| YOUR OBJECTIVE |
Please reproduce the data in full, exactly as it stands.
═════ PROVIDED DATA ═════
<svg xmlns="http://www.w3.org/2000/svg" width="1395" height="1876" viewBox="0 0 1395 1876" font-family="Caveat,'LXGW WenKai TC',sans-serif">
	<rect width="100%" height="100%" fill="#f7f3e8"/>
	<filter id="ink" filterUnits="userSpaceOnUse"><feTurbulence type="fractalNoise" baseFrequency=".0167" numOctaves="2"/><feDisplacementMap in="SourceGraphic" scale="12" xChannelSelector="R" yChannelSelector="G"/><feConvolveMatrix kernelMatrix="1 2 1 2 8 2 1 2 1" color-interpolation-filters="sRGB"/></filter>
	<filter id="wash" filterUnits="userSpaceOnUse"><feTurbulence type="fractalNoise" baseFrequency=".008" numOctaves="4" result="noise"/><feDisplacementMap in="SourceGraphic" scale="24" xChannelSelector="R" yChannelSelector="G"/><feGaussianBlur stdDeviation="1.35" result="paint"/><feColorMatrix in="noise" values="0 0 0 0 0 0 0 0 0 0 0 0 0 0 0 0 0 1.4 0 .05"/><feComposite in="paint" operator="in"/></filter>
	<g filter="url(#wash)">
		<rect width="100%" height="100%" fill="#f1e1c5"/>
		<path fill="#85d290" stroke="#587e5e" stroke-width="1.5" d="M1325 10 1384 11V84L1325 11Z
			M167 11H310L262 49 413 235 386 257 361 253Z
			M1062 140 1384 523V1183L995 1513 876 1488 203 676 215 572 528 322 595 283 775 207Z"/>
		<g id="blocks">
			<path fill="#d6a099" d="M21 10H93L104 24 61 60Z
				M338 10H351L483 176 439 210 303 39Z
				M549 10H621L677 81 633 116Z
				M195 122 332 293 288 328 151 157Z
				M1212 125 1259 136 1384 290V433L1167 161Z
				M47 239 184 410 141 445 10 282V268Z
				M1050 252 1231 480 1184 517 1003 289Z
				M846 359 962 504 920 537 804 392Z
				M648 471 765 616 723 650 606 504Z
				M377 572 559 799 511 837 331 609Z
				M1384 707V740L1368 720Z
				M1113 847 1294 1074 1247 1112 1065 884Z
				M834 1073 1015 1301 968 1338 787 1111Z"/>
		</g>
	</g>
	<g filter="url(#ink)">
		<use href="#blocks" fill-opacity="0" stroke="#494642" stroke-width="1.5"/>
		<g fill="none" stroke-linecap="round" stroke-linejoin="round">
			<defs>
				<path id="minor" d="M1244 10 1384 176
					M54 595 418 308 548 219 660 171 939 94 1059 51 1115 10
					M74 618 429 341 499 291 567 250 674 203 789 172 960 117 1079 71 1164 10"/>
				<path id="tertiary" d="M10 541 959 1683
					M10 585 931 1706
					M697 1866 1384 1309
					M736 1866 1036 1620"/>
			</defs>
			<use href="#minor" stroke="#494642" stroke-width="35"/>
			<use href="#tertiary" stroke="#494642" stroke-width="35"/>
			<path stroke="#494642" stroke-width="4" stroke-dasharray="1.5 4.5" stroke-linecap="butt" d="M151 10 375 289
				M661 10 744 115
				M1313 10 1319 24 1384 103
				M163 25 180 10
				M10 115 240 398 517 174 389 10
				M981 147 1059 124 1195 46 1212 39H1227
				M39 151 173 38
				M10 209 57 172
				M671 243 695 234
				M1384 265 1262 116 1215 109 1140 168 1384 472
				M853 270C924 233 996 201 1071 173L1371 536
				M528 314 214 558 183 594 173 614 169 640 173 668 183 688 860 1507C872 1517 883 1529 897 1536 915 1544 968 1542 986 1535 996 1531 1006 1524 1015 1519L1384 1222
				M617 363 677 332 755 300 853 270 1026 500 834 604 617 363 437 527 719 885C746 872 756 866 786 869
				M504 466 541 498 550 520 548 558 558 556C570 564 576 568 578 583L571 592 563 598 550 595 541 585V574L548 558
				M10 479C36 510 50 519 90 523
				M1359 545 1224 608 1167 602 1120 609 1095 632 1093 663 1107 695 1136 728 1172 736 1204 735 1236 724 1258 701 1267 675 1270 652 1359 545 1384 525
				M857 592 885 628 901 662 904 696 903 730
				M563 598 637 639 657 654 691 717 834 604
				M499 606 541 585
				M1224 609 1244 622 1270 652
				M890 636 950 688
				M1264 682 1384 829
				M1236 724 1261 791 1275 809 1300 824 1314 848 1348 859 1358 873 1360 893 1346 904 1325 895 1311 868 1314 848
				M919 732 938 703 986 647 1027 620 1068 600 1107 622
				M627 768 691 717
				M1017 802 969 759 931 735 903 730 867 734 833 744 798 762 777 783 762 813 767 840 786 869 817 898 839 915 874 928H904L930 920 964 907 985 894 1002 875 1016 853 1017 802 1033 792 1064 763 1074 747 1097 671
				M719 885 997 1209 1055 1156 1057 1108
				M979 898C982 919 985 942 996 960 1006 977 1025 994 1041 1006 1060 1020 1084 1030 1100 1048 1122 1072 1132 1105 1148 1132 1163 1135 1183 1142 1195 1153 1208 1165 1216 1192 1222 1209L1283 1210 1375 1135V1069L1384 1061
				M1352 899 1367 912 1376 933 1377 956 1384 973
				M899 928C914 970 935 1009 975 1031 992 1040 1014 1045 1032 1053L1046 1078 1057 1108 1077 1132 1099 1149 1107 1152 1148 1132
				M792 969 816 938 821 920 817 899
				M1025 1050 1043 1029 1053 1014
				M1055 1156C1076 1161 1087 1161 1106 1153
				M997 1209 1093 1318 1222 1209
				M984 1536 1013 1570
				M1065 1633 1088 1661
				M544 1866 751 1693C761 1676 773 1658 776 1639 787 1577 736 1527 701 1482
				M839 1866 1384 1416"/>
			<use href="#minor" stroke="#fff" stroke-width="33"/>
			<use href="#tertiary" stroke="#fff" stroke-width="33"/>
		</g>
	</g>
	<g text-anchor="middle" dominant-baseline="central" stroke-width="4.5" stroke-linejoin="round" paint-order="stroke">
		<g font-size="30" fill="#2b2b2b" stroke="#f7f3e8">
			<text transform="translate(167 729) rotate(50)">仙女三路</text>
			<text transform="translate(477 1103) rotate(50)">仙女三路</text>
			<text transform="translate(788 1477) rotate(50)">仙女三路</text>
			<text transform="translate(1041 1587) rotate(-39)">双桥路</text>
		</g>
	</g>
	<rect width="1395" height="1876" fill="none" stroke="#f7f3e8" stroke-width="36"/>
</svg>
═════
| PROBLEM SOLUTION |
<svg xmlns="http://www.w3.org/2000/svg" width="1395" height="1876" viewBox="0 0 1395 1876" font-family="Caveat,'LXGW WenKai TC',sans-serif">
	<rect width="100%" height="100%" fill="#f7f3e8"/>
	<filter id="ink" filterUnits="userSpaceOnUse"><feTurbulence type="fractalNoise" baseFrequency=".0167" numOctaves="2"/><feDisplacementMap in="SourceGraphic" scale="12" xChannelSelector="R" yChannelSelector="G"/><feConvolveMatrix kernelMatrix="1 2 1 2 8 2 1 2 1" color-interpolation-filters="sRGB"/></filter>
	<filter id="wash" filterUnits="userSpaceOnUse"><feTurbulence type="fractalNoise" baseFrequency=".008" numOctaves="4" result="noise"/><feDisplacementMap in="SourceGraphic" scale="24" xChannelSelector="R" yChannelSelector="G"/><feGaussianBlur stdDeviation="1.35" result="paint"/><feColorMatrix in="noise" values="0 0 0 0 0 0 0 0 0 0 0 0 0 0 0 0 0 1.4 0 .05"/><feComposite in="paint" operator="in"/></filter>
	<g filter="url(#wash)">
		<rect width="100%" height="100%" fill="#f1e1c5"/>
		<path fill="#85d290" stroke="#587e5e" stroke-width="1.5" d="M1325 10 1384 11V84L1325 11Z
			M167 11H310L262 49 413 235 386 257 361 253Z
			M1062 140 1384 523V1183L995 1513 876 1488 203 676 215 572 528 322 595 283 775 207Z"/>
		<g id="blocks">
			<path fill="#d6a099" d="M21 10H93L104 24 61 60Z
				M338 10H351L483 176 439 210 303 39Z
				M549 10H621L677 81 633 116Z
				M195 122 332 293 288 328 151 157Z
				M1212 125 1259 136 1384 290V433L1167 161Z
				M47 239 184 410 141 445 10 282V268Z
				M1050 252 1231 480 1184 517 1003 289Z
				M846 359 962 504 920 537 804 392Z
				M648 471 765 616 723 650 606 504Z
				M377 572 559 799 511 837 331 609Z
				M1384 707V740L1368 720Z
				M1113 847 1294 1074 1247 1112 1065 884Z
				M834 1073 1015 1301 968 1338 787 1111Z"/>
		</g>
	</g>
	<g filter="url(#ink)">
		<use href="#blocks" fill-opacity="0" stroke="#494642" stroke-width="1.5"/>
		<g fill="none" stroke-linecap="round" stroke-linejoin="round">
			<defs>
				<path id="minor" d="M1244 10 1384 176
					M54 595 418 308 548 219 660 171 939 94 1059 51 1115 10
					M74 618 429 341 499 291 567 250 674 203 789 172 960 117 1079 71 1164 10"/>
				<path id="tertiary" d="M10 541 959 1683
					M10 585 931 1706
					M697 1866 1384 1309
					M736 1866 1036 1620"/>
			</defs>
			<use href="#minor" stroke="#494642" stroke-width="35"/>
			<use href="#tertiary" stroke="#494642" stroke-width="35"/>
			<path stroke="#494642" stroke-width="4" stroke-dasharray="1.5 4.5" stroke-linecap="butt" d="M151 10 375 289
				M661 10 744 115
				M1313 10 1319 24 1384 103
				M163 25 180 10
				M10 115 240 398 517 174 389 10
				M981 147 1059 124 1195 46 1212 39H1227
				M39 151 173 38
				M10 209 57 172
				M671 243 695 234
				M1384 265 1262 116 1215 109 1140 168 1384 472
				M853 270C924 233 996 201 1071 173L1371 536
				M528 314 214 558 183 594 173 614 169 640 173 668 183 688 860 1507C872 1517 883 1529 897 1536 915 1544 968 1542 986 1535 996 1531 1006 1524 1015 1519L1384 1222
				M617 363 677 332 755 300 853 270 1026 500 834 604 617 363 437 527 719 885C746 872 756 866 786 869
				M504 466 541 498 550 520 548 558 558 556C570 564 576 568 578 583L571 592 563 598 550 595 541 585V574L548 558
				M10 479C36 510 50 519 90 523
				M1359 545 1224 608 1167 602 1120 609 1095 632 1093 663 1107 695 1136 728 1172 736 1204 735 1236 724 1258 701 1267 675 1270 652 1359 545 1384 525
				M857 592 885 628 901 662 904 696 903 730
				M563 598 637 639 657 654 691 717 834 604
				M499 606 541 585
				M1224 609 1244 622 1270 652
				M890 636 950 688
				M1264 682 1384 829
				M1236 724 1261 791 1275 809 1300 824 1314 848 1348 859 1358 873 1360 893 1346 904 1325 895 1311 868 1314 848
				M919 732 938 703 986 647 1027 620 1068 600 1107 622
				M627 768 691 717
				M1017 802 969 759 931 735 903 730 867 734 833 744 798 762 777 783 762 813 767 840 786 869 817 898 839 915 874 928H904L930 920 964 907 985 894 1002 875 1016 853 1017 802 1033 792 1064 763 1074 747 1097 671
				M719 885 997 1209 1055 1156 1057 1108
				M979 898C982 919 985 942 996 960 1006 977 1025 994 1041 1006 1060 1020 1084 1030 1100 1048 1122 1072 1132 1105 1148 1132 1163 1135 1183 1142 1195 1153 1208 1165 1216 1192 1222 1209L1283 1210 1375 1135V1069L1384 1061
				M1352 899 1367 912 1376 933 1377 956 1384 973
				M899 928C914 970 935 1009 975 1031 992 1040 1014 1045 1032 1053L1046 1078 1057 1108 1077 1132 1099 1149 1107 1152 1148 1132
				M792 969 816 938 821 920 817 899
				M1025 1050 1043 1029 1053 1014
				M1055 1156C1076 1161 1087 1161 1106 1153
				M997 1209 1093 1318 1222 1209
				M984 1536 1013 1570
				M1065 1633 1088 1661
				M544 1866 751 1693C761 1676 773 1658 776 1639 787 1577 736 1527 701 1482
				M839 1866 1384 1416"/>
			<use href="#minor" stroke="#fff" stroke-width="33"/>
			<use href="#tertiary" stroke="#fff" stroke-width="33"/>
		</g>
	</g>
	<g text-anchor="middle" dominant-baseline="central" stroke-width="4.5" stroke-linejoin="round" paint-order="stroke">
		<g font-size="30" fill="#2b2b2b" stroke="#f7f3e8">
			<text transform="translate(167 729) rotate(50)">仙女三路</text>
			<text transform="translate(477 1103) rotate(50)">仙女三路</text>
			<text transform="translate(788 1477) rotate(50)">仙女三路</text>
			<text transform="translate(1041 1587) rotate(-39)">双桥路</text>
		</g>
	</g>
	<rect width="1395" height="1876" fill="none" stroke="#f7f3e8" stroke-width="36"/>
</svg>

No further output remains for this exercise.